Żadna tajemnica – angielskie kluby z pieniędzmi specjalnie się nie liczą. Jeśli jakiś klub ma do sprzedania przeciętnego zawodnika to mocno liczy na pojawienie się kupca z Wysp, bo ten zapłaci więcej i za dużo. Tym bardziej trzeba więc pochwalić Anglików, kiedy kasę zainwestują dobrze, a w tym przypadku wręcz świetnie. Everton wyłożył bowiem sporą sumę na leczenie 5-letniego kibica, chorego na raka.
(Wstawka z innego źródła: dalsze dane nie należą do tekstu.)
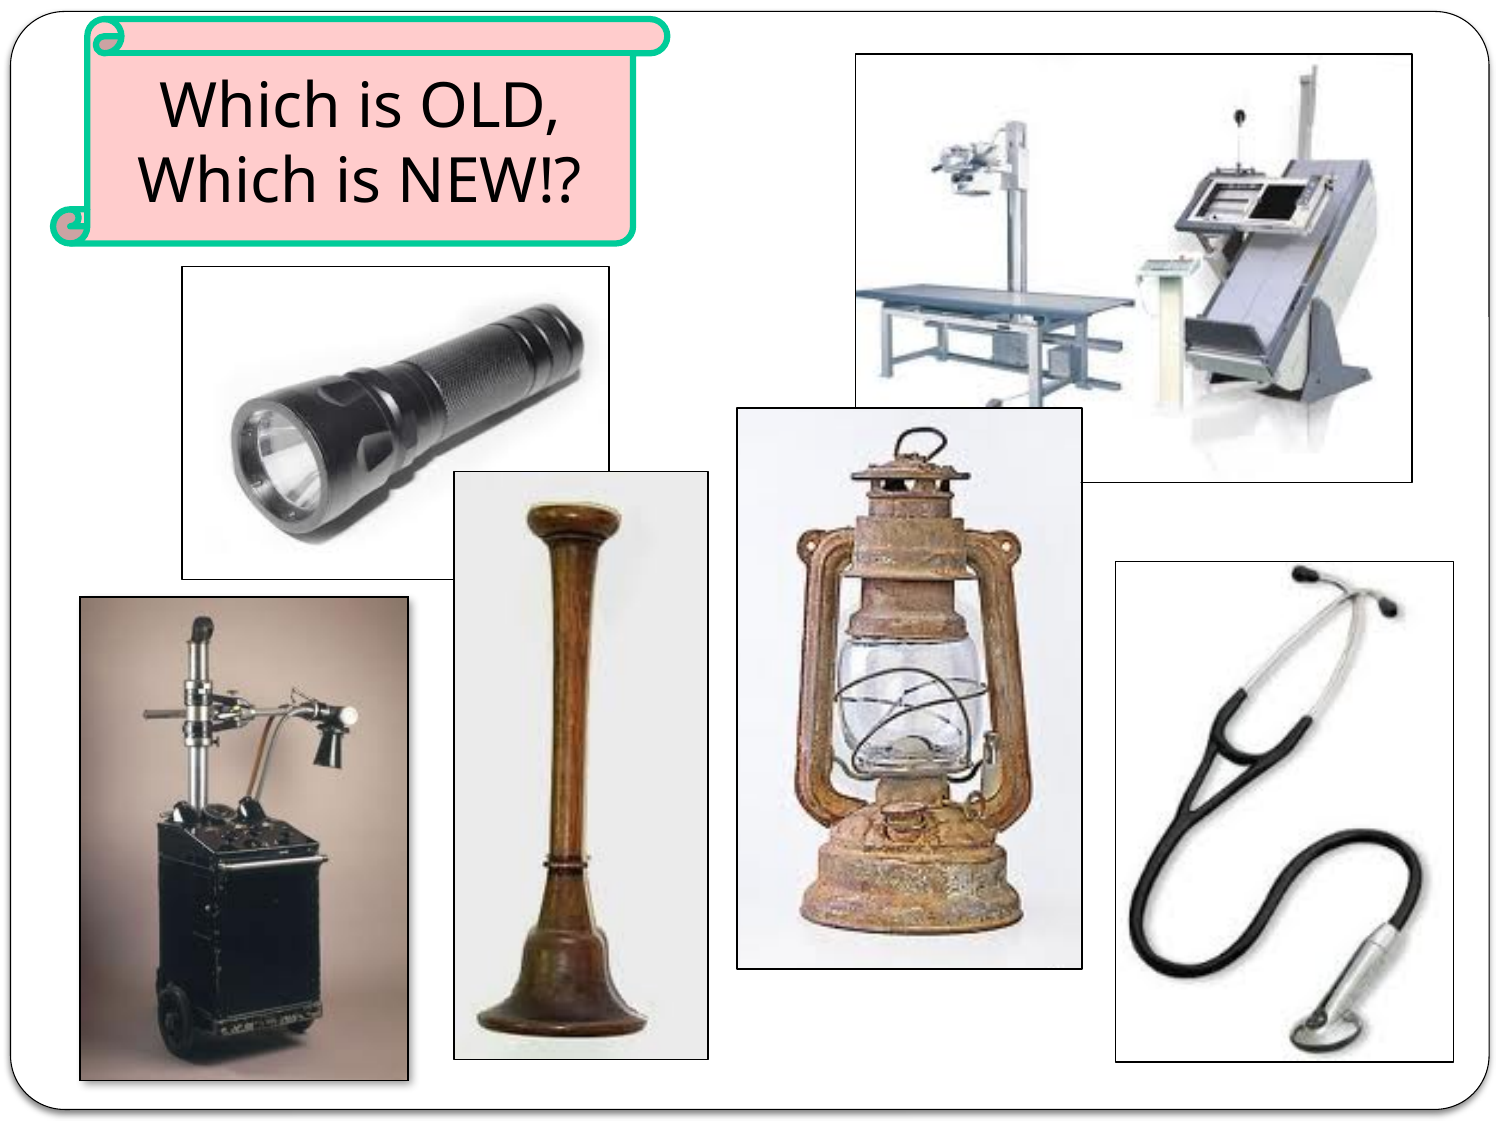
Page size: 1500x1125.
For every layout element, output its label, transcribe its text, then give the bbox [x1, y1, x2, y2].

picture [737, 54, 1412, 969]
picture [80, 597, 408, 1080]
picture [182, 266, 708, 1059]
text_box Which is OLD, Which is NEW!? [52, 17, 669, 245]
picture [1115, 562, 1453, 1062]
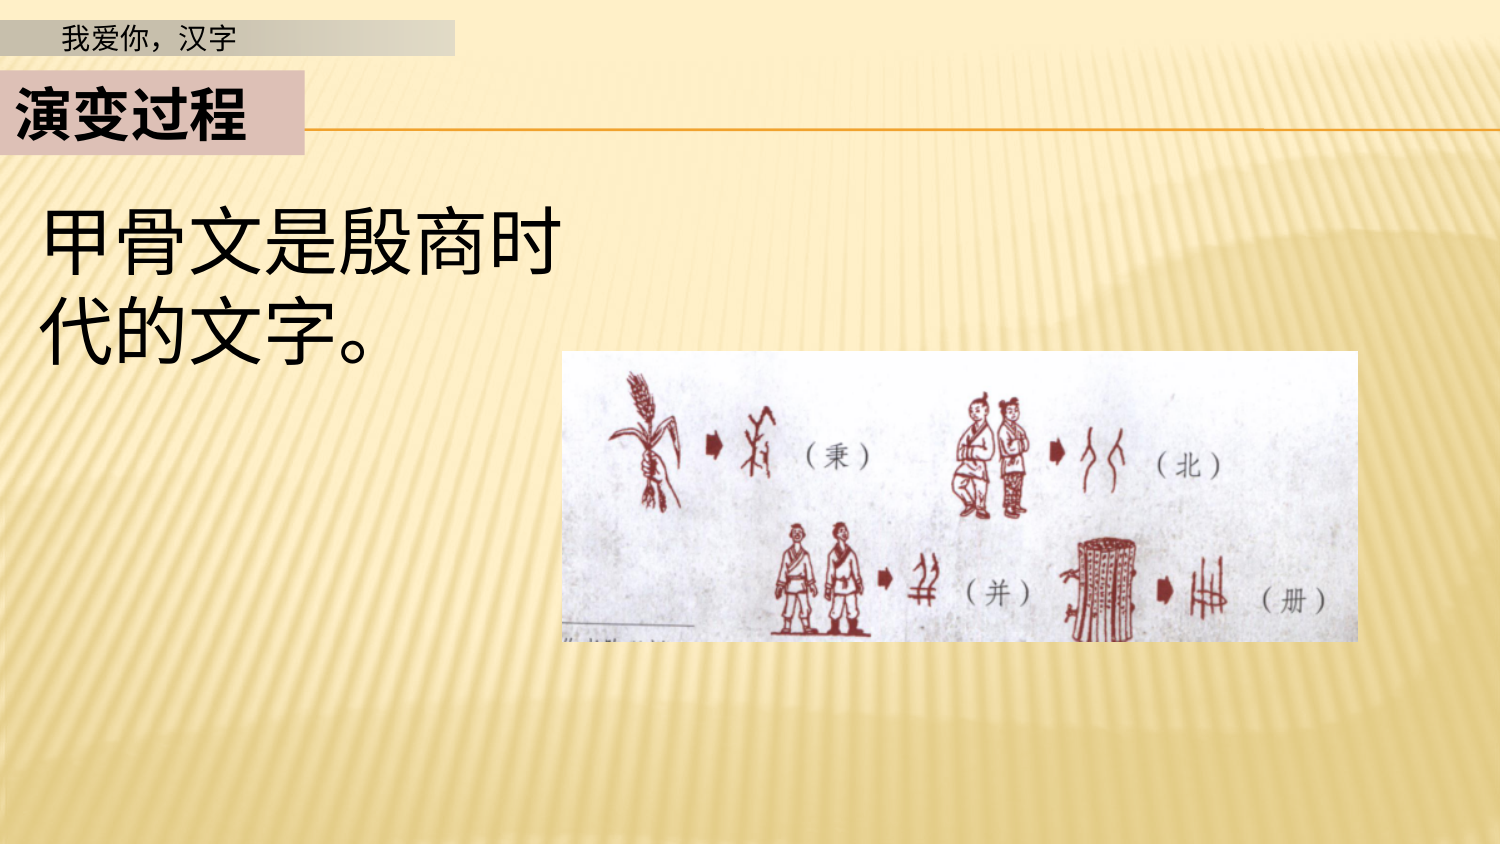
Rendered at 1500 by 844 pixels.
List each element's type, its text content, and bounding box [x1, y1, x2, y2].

text_box 甲骨文是殷商时代的文字。 [23, 187, 586, 383]
text_box 演变过程 [0, 70, 305, 156]
picture [562, 351, 1358, 642]
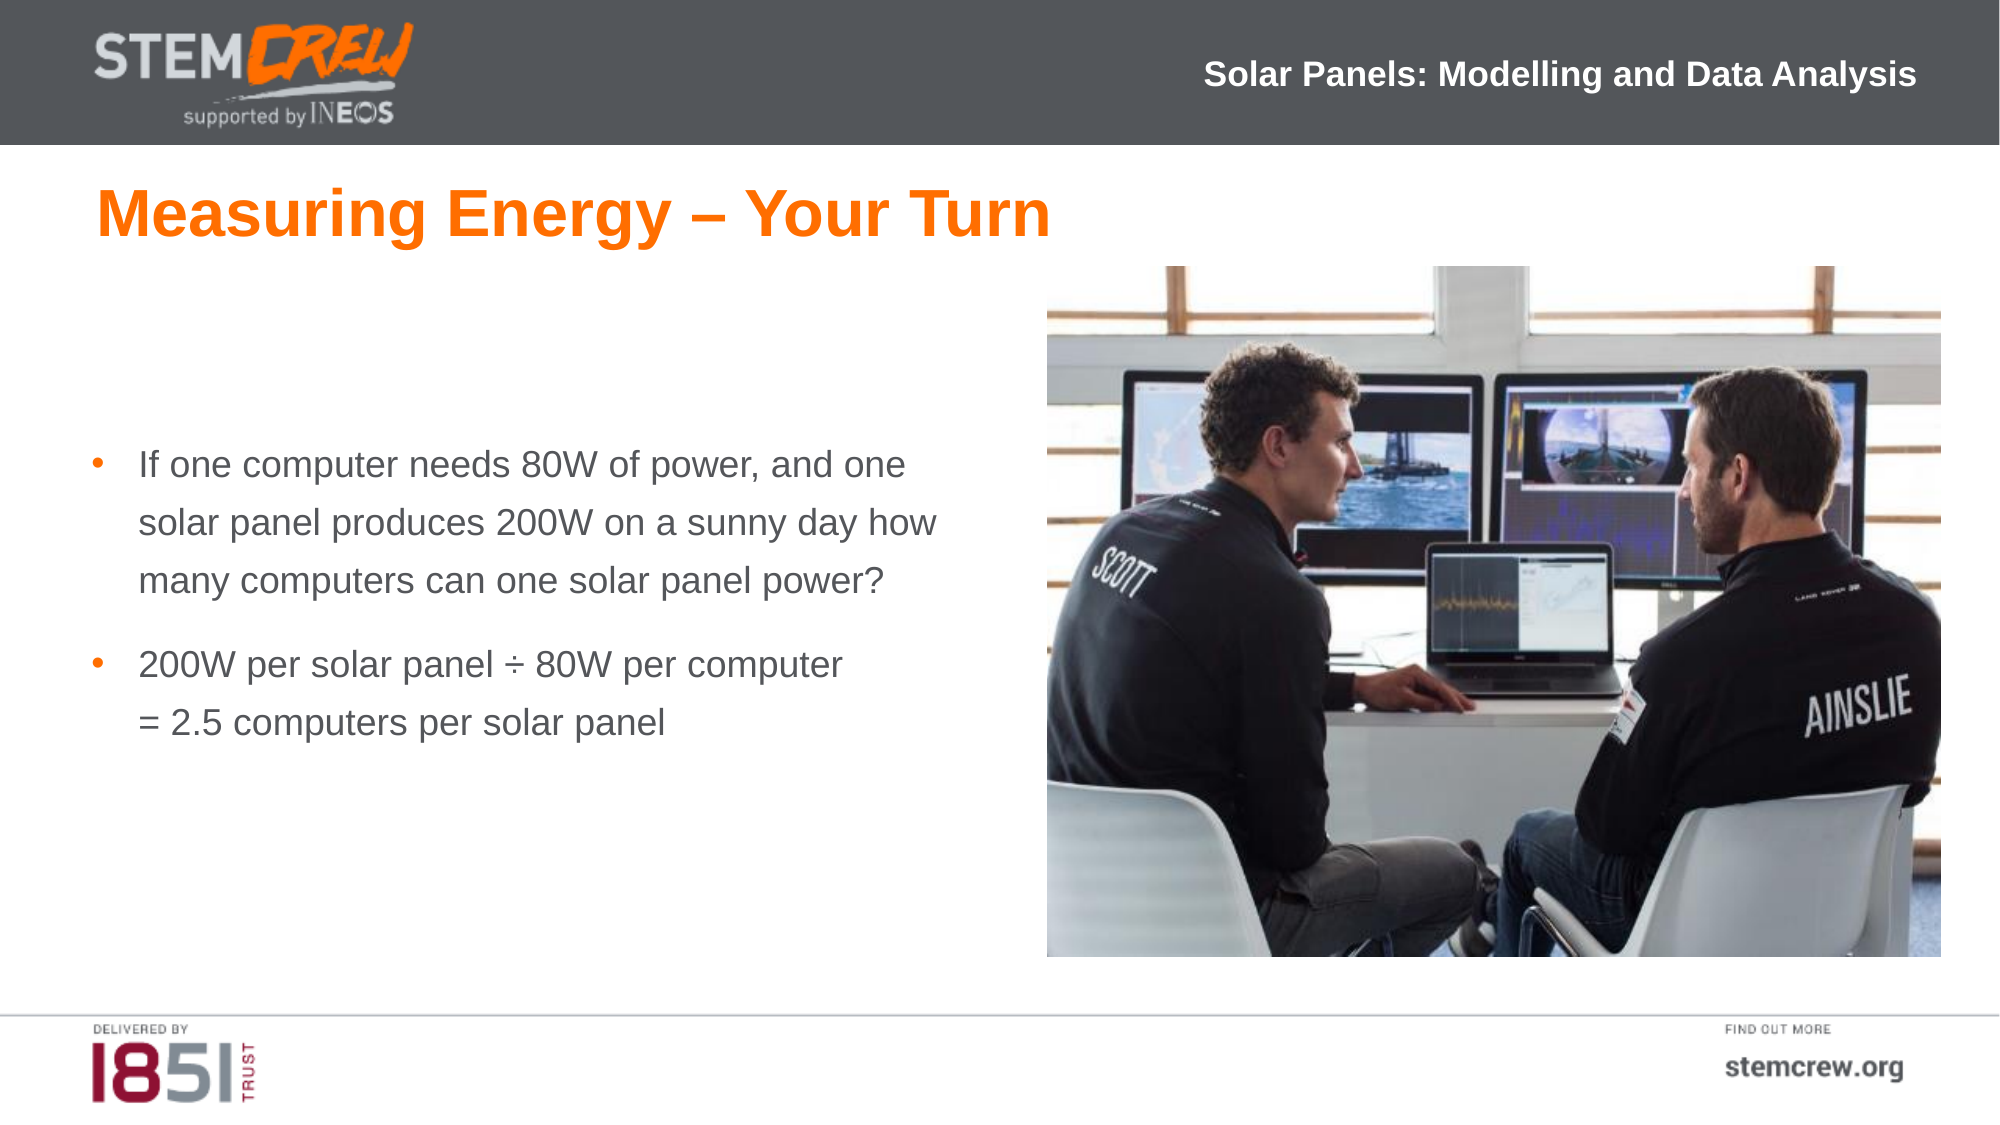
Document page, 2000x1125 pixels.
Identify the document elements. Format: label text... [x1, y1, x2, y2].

Co ciekawe, Bradley Lowery nie jest nawet fanem klubu z Liverpoolu – jego serce należy do Sunderlandu, zresztą wyprowadzał Czarne Koty z tunelu w meczu z Evertonem, jako członek dziecięcej eskorty idąc za rękę z Jermainem Defoe.
.@Bradleysfight gives @IAmJermainDefoe some tips ahead of kick off pic.twitter.com/RR0UPhjC7u
— Sunderland AFC (@SunderlandAFC) 12 września 2016
U chłopaka trzy lata temu zdiagnozowano paskudną chorobę – neuroblastomę – która dotyka tylko dzieci. Na leczenie potrzeba było aż 700 tysięcy funtów i gdy rodzina zbliżała się do celu, wtedy do akcji wkroczył Everton, przekazując 200 tysięcy i tym samym wymaganą kwotę osiągnięto. Wiadomo, dla The Toffees to żaden wielki przelew, księgowa z podobnymi wydatkami jest oswojona, ale dla rodziny chłopca to pomoc niebagatelna. Będzie mógł teraz wyjechać do Stanów i walczyć o swoje zdrowie.
W tej walce wspierają go wszyscy – kibice wywiesili płachtę z napisem Jesteśmy z tobą, Bradley, a działanie Evertonu pochwalił między innymi Ronald Koeman.
Great from our Chairman! 👌
— Ronald Koeman (@RonaldKoeman) 12 września 2016
Co najlepsze – ten przelew to nie koniec. Po meczu zebrano podpisy wszystkich zawodników na koszulce, która zostanie zlicytowana, a Bradley z rodziną dostali zaproszenie na rewanżowy mecz Evertonu z Sunderlandem, już na Goodison Park.
– To było niesamowite. Spotkałem Jermaine’a Defoe, który jest moim bohaterem i wszyscy mówili moje imię. Dziękuje każdemu – powiedział po spotkaniu Bradley.